3. Your employees aren't taking on new responsibilities
Are your employees growing? When was the last time you promoted someone? Or even had an employee take on a new or expanded role within your group? They should be, and you need to help them.
Recommendations: Identify your top performers, ensure they have mentors, help them grow. At least once a year you and your managers should review all employees in your group and focus on how they are performing in the current role, what their career aspirations are, what opportunities you see, and how the management team can facilitate that growth. At RelayHealth, this meeting took us the better part of a day but it was time very well spent.
4. You're not mentoring one of your employees to replace you
This will likely be the most controvertial recommendation but I believe one of the best things you can do for your organization and your employees is mentor one or more of them to replace you. If you're worried about job security: it's too late! Extrinsic job security is an illusion. Intrinsic job security comes from performing to your fullest potential. Helping to grow the next generation of leaders is one of the most rewarding things you can do.
5. You don't give your employees realtime performance feedback. And, more importantly, you don't expect the same from them
The best time to catch and correct a performance problem is when it happens. If you've cultivated an open and honestly environment this feedback shouldn't be contentious, it should be a gift. You're helping someone improve, or someone's helping you!
Recommendation: Be mindful how you communicate. Don't blame. State the behavior you witnessed as objectively as possible and then explain how it made you feel personally or how you feel it impacted the group. Discuss alternative options. And when someone gives you constructive feedback? Thank them profusely, esp. if they report up to you. Giving feedback to your boss or your boss' boss takes courage.
6. You tolerate poor performers and poor cultural fits
You can't afford to tolerate either for long or they'll impact the wider organization. Poor performers waste your team's time. Poor fits can destroy morale and productivity.

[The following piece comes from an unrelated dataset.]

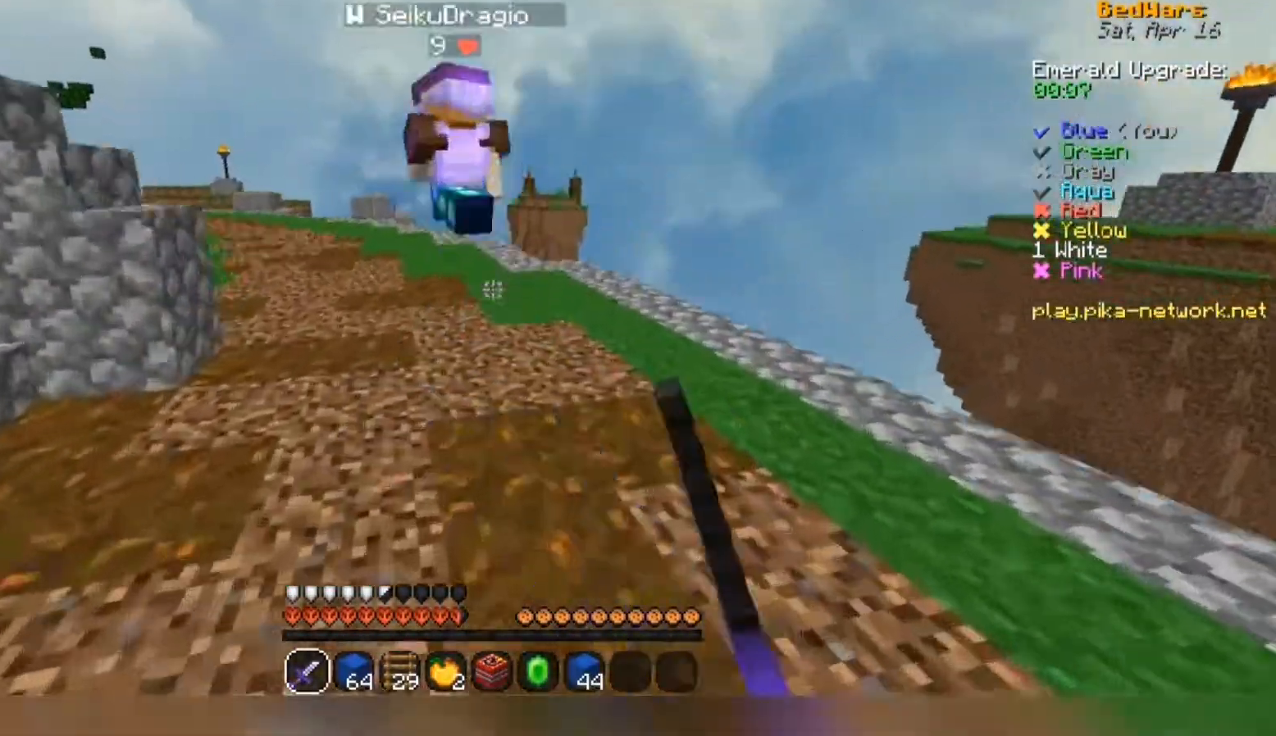
{"keys": ["space", "w"], "mouse": [], "events": [[33, "mouse_left", "down"], [67, "mouse_left", "up"], [267, "a", "up"], [400, "mouse_left", "down"], [433, "mouse_left", "up"]]}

Recommendations: Periodically ask yourself "Would I hire this team member again in their current role? Would I hire them in a different one?" If it's a skill set issue then help the person learn. A cultural misfit shouldn't be tolerated long. In either case, realtime feedback is important to give the person a chance to change. I've long admired what Zappos does here: if, within a month of joining, you don't think you'll be happy there, Zappos will pay you $2,000 to leave. A very smart way to incent poor fits to manage themselves out of an organization.
7.You're a leader of servants, not a servant leader
If you're managing knowledge workers, they'll likely know more than you do in at least some areas, and often in many areas. Not giving your employees the autonomy to own their work is one of the worst ways to waste human capital.
Recommendations: In my experience a manager rarely has all the answers. A good leader focuses on asking the right questions. Helping your employees think through a problem, avoid pitfalls, and learn from the experience is a lot better than giving an answer (which may not be that great anyway!)
In the end here's what matters: Celebrate your employees!
Celebrate them by doing what you can to make them shine. The more your employees thrive, the more you're doing a good job.
And when they outshine you? You'll know you've succeeded!